Sug, who was married to a Hanover doctor, Todd DeVan, is the mother of Larry DeVan. Larry has been an activist in our business, with numerous important contributions.

And finally, Patricia is the mother of the leading figure in American harness racing today, Russell Williams. Russell is both the sole proprietor of the Hanover Shoe Farms and the president of our registry, the United States Trotting Association (USTA).

If you’re still with me, and I probably should have provided a map, Cassin Hanover was owned by Mr. and Mrs. Lawrence Sheppard, and they were honoring their daughter Sug Devan, when they named those two fillies after her.

Which, after a long detour over old roads, brings us back to Guilty Of Love, the dam of Love You. In the third generation of his Tail-Male, or top sire line, is Quick Song, a strictly American-bred horse by Victory Song. And the horse he sired, who is Guilty Of Love’s grandsire, Sharif Di Iesolo, was one of the greatest Italian racehorses of all time, and then one of their greatest sires.

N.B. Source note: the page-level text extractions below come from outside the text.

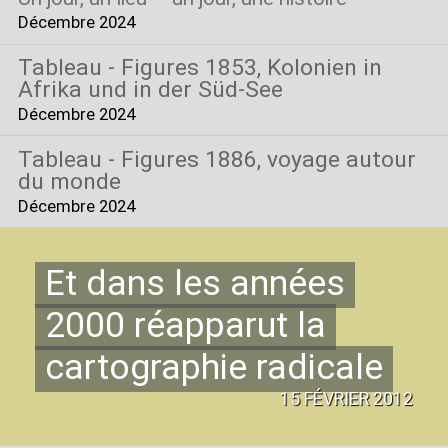
Décembre 2024
Tableau - Figures 1853, Kolonien in
Afrika und in der Süd-See
Décembre 2024
Tableau - Figures 1886, voyage autour
du monde
Décembre 2024
Et dans les années
2000 réapparut la
cartographie radicale
15 FÉVRIER 2012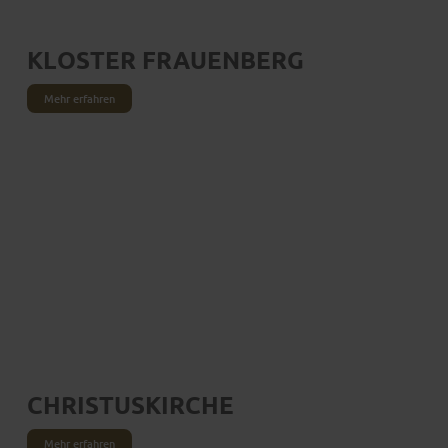
KLOSTER FRAUENBERG
Mehr erfahren
CHRISTUSKIRCHE
Mehr erfahren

Meanwhile, the plot thickens even more when you see that Amour D’aunou, the dam of Guilty Of Love, is by Speedy Somolli. Here, this kid takes a little credit, because I syndicated Speedy Somolli before he won the Hambletonian, and was proud to stand him throughout his career as a sire. Didn’t do too bad, either, in that department, with three Hambletonian winners.

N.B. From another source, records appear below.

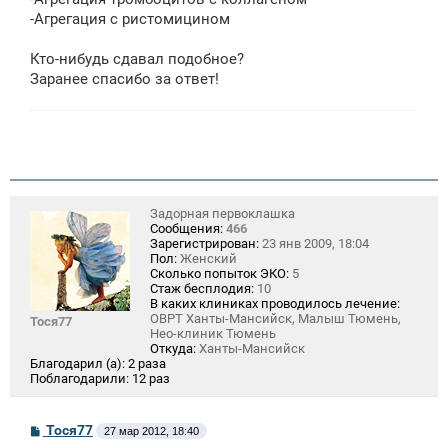
-Агрегация с ристомицином
Кто-нибудь сдавал подобное?
Заранее спасибо за ответ!
Задорная первоклашка
Сообщения:
466
Зарегистрирован:
23 янв 2009, 18:04
Пол:
Женский
Сколько попыток ЭКО:
5
Стаж бесплодия:
10
В каких клиниках проводилось лечение:
ОВРТ Ханты-Мансийск, Малыш Тюмень,
Тося77
Нео-клиник Тюмень
Откуда:
Ханты-Мансийск
Благодарил (а):
2 раза
Поблагодарили:
12 раз
С
Тося77
27 мар 2012, 18:40
о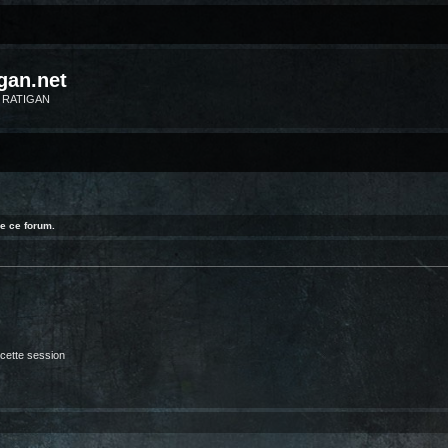
gan.net
m RATIGAN
e ce forum.
cette session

Many years ago, Jim Harrison predicted that the results of melding American and French trotting blood would be synergistic. As usual, Jim was right, and Love You is the living proof.

It happens that this kid has a personal connection to Love You. The horse was bred and is still owned by Jean Pierre Du Bois, J. P. to his friends. Jean Pierre and I have been good friends ever since we met when he brought Coktail Jet to race at The Meadowlands in the mid-‘80s. J. P. is the leading figure in French harness racing, and I mean every phase of it, by at least an hour and a half.

A few years ago, my wife, Meg Jewett, and I spent a week in Paris, where we had gone to experience the Prix D’Amerique in person. I should add that Meg is fluent in French, and I am not. This despite having taken two years in French at Andover, where it is taught by the direct method, meaning only French is spoken from the time you say, “Bonjour, M. Forbush,” to the moment you say, “Adieu, Monsieur.”

While we were in France, we spent a delightful day with Jean Pierre. It started with croissants at a little café where a talking parrot, who was not caged, kept urging us to eat with, “Mangey, Monsieur. Mangey, Madame.”

J.P. spent the day showing us all his many properties and telling great stories that went with them. As the day was coming to an end, we drove into still another farm, and by then it was raining fairly hard.

We came to a large paddock in which there was one horse. He was standing in the rain, nibbling at a round bale of hay that was just barely covered by a little open sided shed. I asked J. P. who the horse was, and he answered proudly, “Coktail Jet!”

And then, as we continued to watch one of the greatest French horses who ever lived chomping away in the rain at the round bale, Jean Pierre said, with a big grin, “Self-serve!”